• **Required action**
Retype each line of the data below exactly, beginning with the first and ending with the one that contains "Figure 14. ( a". Pictures do not belong in the copy.

• **Listed entries**

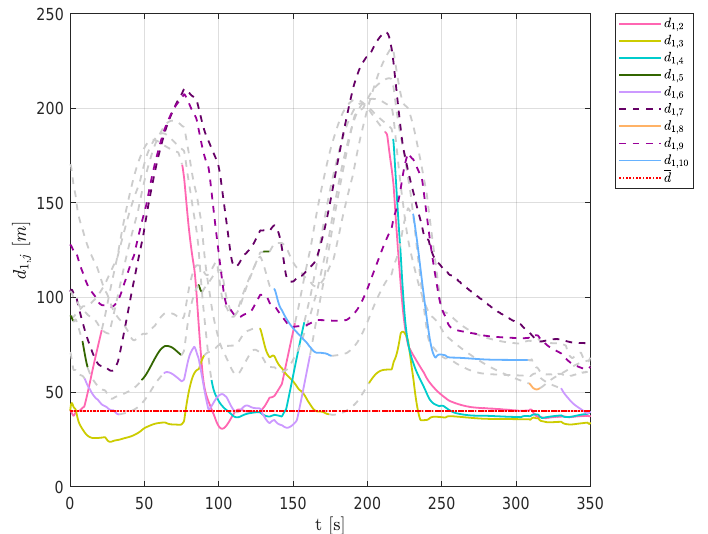
Figure 22. Scenario #2—10 aircraft: distances between UAV 1 and the other swarm vehicles. Solid lines are used for visible aircraft and dashed gray lines are employed whenever they are no longer visible, whereas dashed colored lines are used for never-visible UAVs. The desired distance is highlighted using a dotted red line.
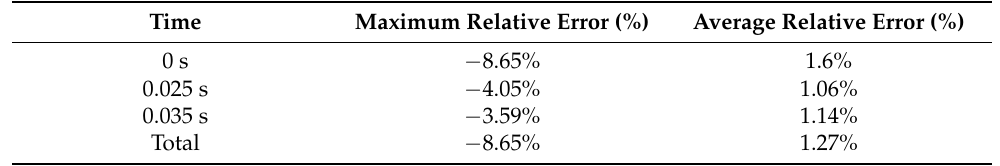
Figure 14. ( a ) Potential distribution on the cross section at 0 s; ( b ) Potential distribution on the cross section at 0.025 s; ( c ) Potential distribution on the cross section at 0.035 s. Table 11. Contrast of calculation results.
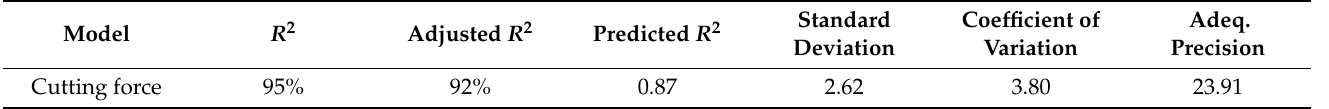
Table 5. Fit statistics for resultant force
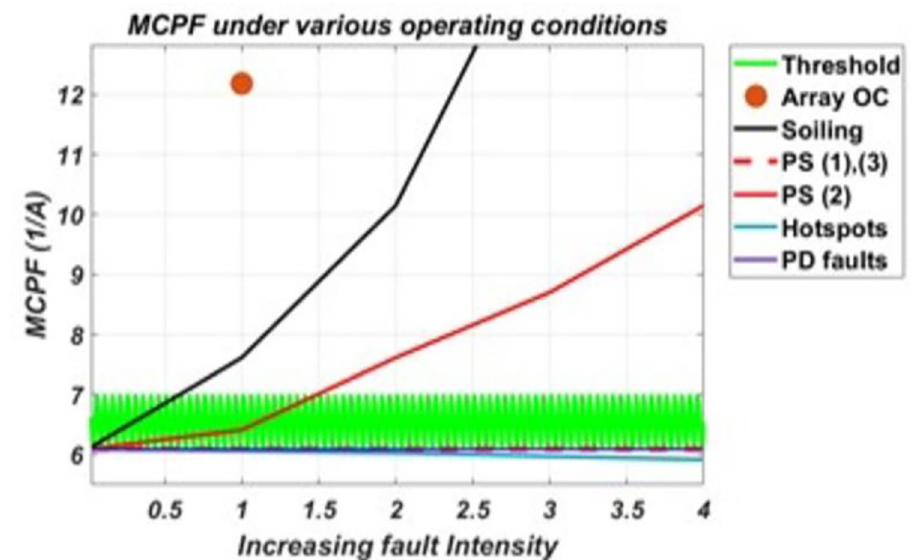
Fig 7. The response of MCPF to various conditions and their varying intensity levels.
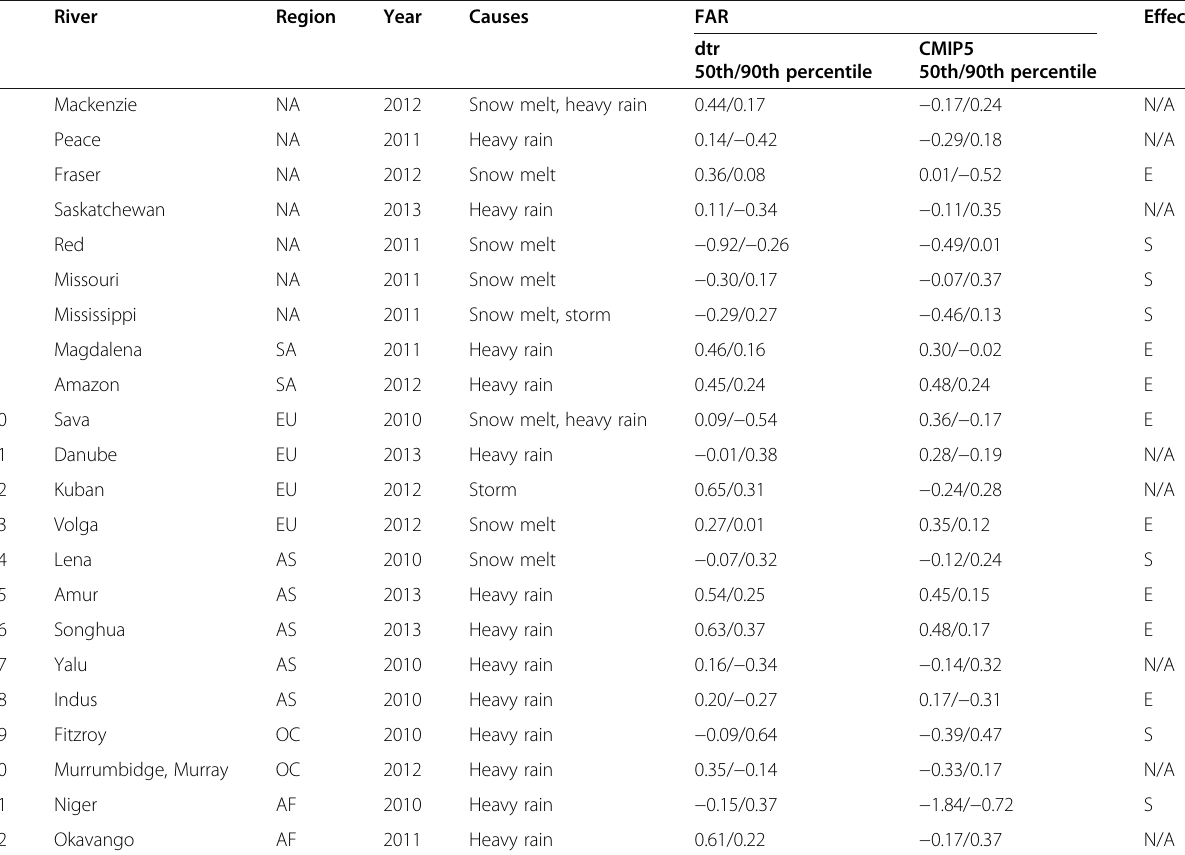
Table 2 Summary of selected flood events between 2010 and 2013. The effects of anthropogenic climate change on flood events (E, enhanced; S, suppressed; N/A, no significant effect) were judged as E (S) when both fraction of attribution (FAR 50 ) scores between ALL and NAT_dtr (dtr) and those between ALL and NAT_CMIP5 (CMIP5) show the same signal. The value of the 10th (90th) percentile of FAR (Table S1) is shown as FAR 90 when FAR 50 is positive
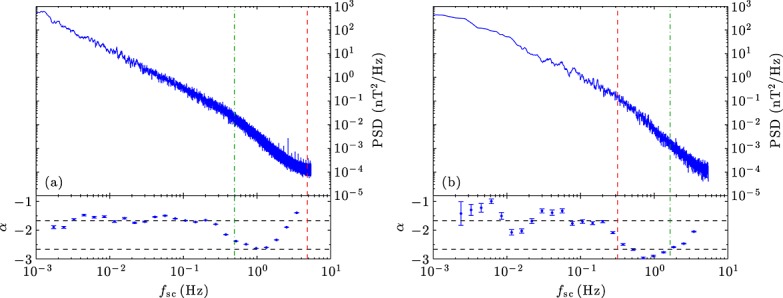
(a) Magnetic power spectrum and local slope α for β⊥i=0.010 (19 January 2005 11:00–24:00). (b) Same for β⊥i=27 (23 September 2001 22:16–22:41). Frequencies corresponding to kρi=1 (red dashed line) and kdi=1 (green dash-dotted line) are marked. In both cases, the break occurs at the larger of the scales.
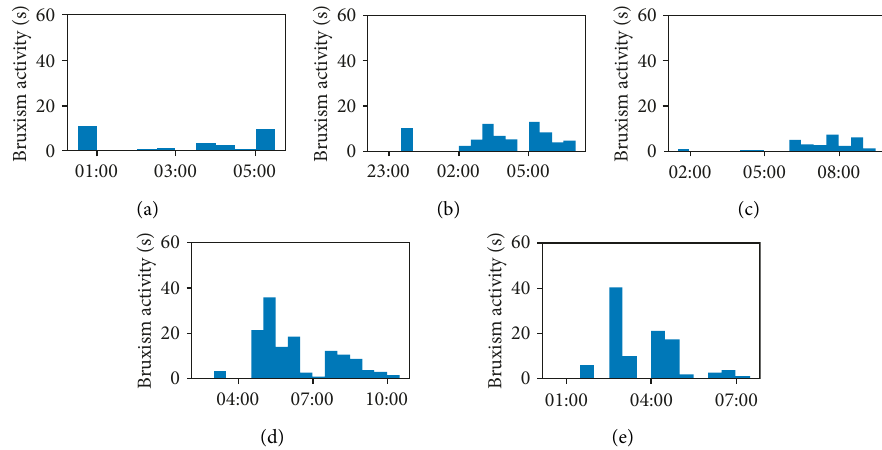
Figure 7: (a–e) Establishment of the bruxism severity during 5 nights of recording with the biofeedback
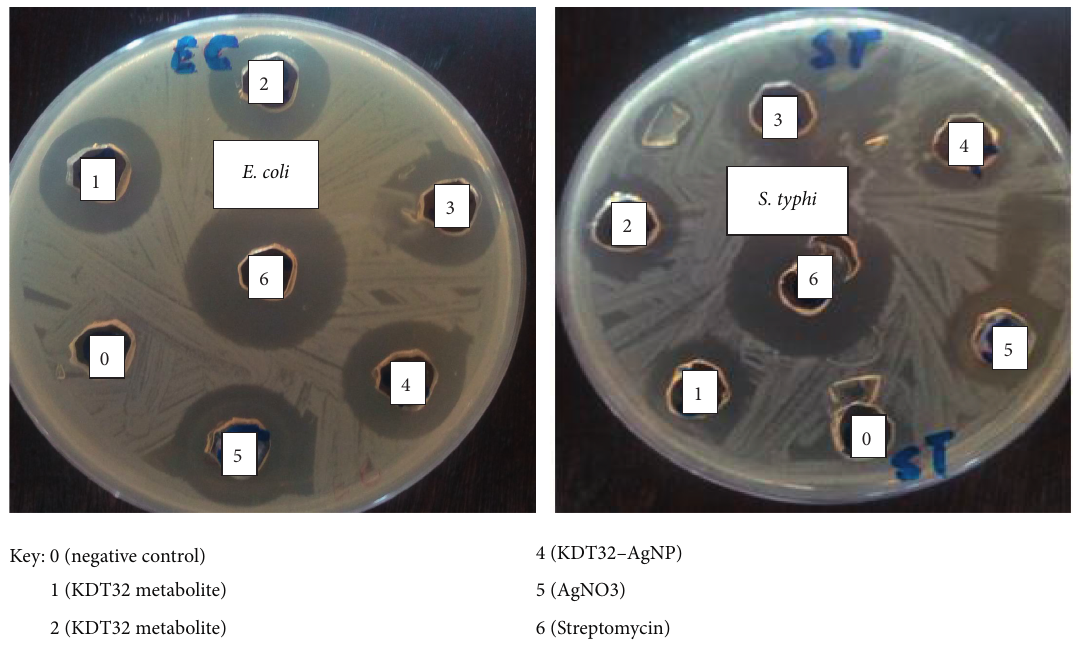
Figure 6: The bioactivity of silver nanoparticles against E. coli and S. typhi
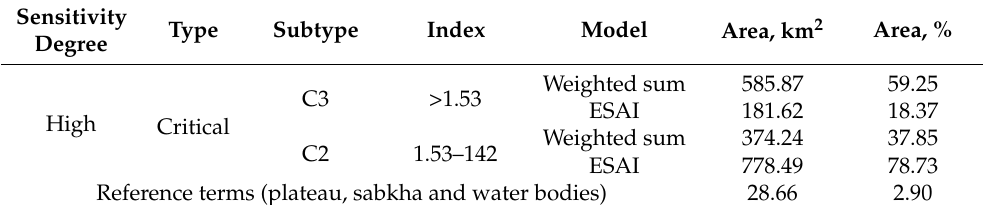
Table 8. Classes and areas of sensitive areas to desertification in the studied area.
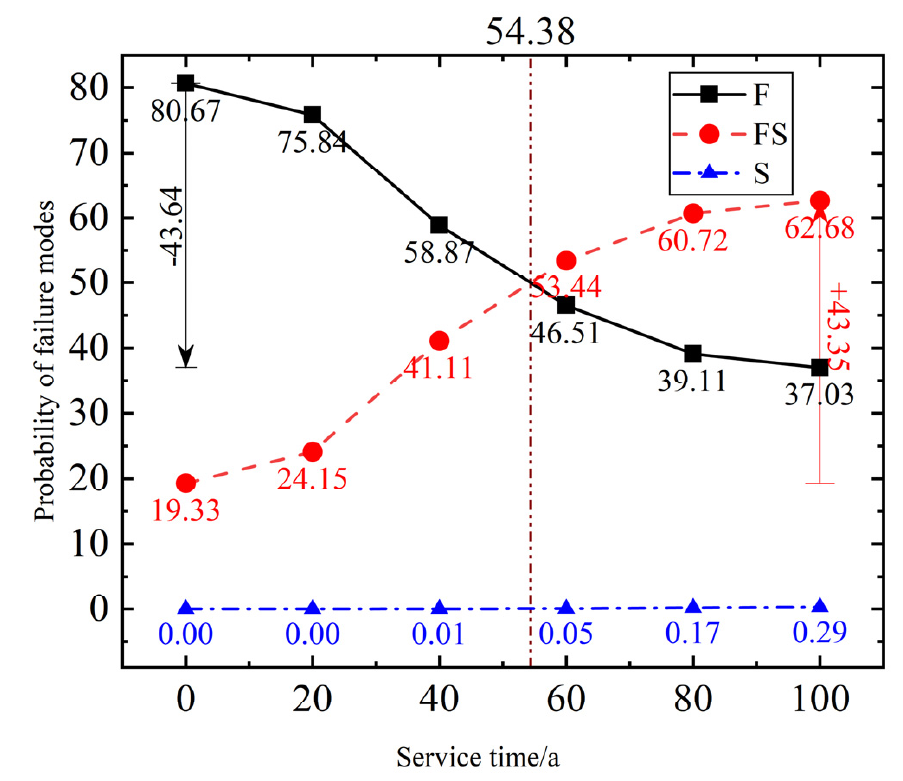
Figure 10. Variation in failure modes of bridge piers during service.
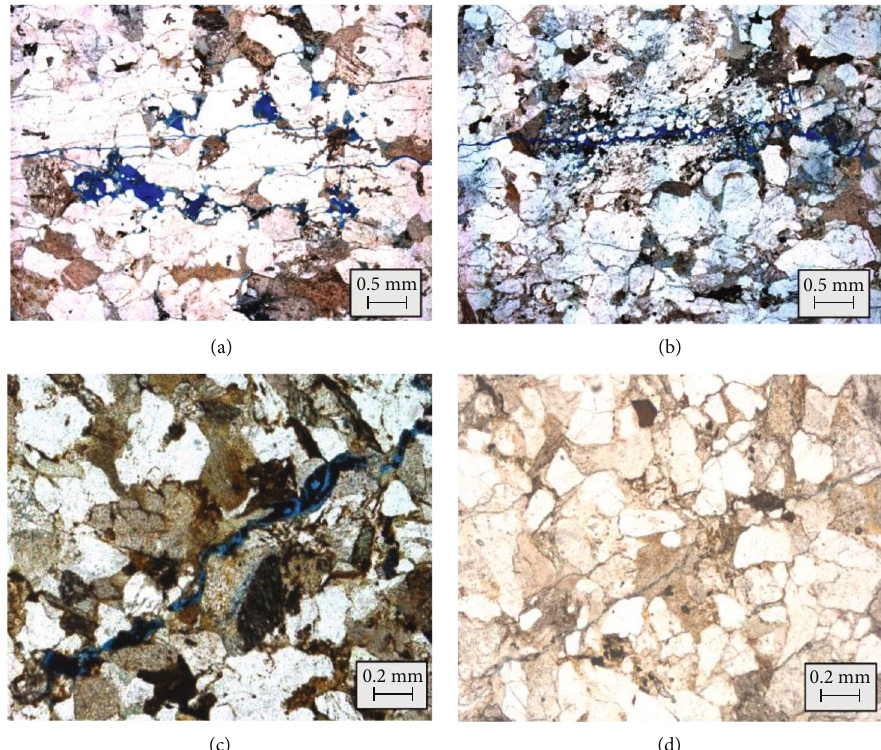
Figure 8: Typical fractures in thin section. (a) Well DB105, 4764.18m; the formation of Jurassic, coarse-grained lithic sandstone; un fi lled microfractures are distributed in parallel layers, and intergranular pores and intragranular dissolved pores are connected with the fractures. (b) Well DB105, 4770.19m; Ahe formation of Jurassic, under compaction and stress; the particles are in point line contact, and intragranular solution pores and microcracks are developed. The microcracks cut the particles intermittently and extend parallel to the plane with directionality. (c) Well X2, 5129.7m; the formation of Jurassic Medium sandstone, dense rock, poor pore performance; see a microfracture half fi lled with asphaltene; (d) YN5, 4561.7m; Yangxia formation of Jurassic, medium grained sandy structure, dense rock, poor pore performance, and developed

• **Solution to this problem**
Figure 22. Scenario #2—10 aircraft: distances between UAV 1 and the other swarm vehicles. Solid lines are used for visible aircraft and dashed gray lines are employed whenever they are no longer visible, whereas dashed colored lines are used for never-visible UAVs. The desired distance is highlighted using a dotted red line.
Figure 14. ( a ) Potential distribution on the cross section at 0 s; ( b ) Potential distribution on the cross section at 0.025 s; ( c ) Potential distribution on the cross section at 0.035 s. Table 11. Contrast of calculation results.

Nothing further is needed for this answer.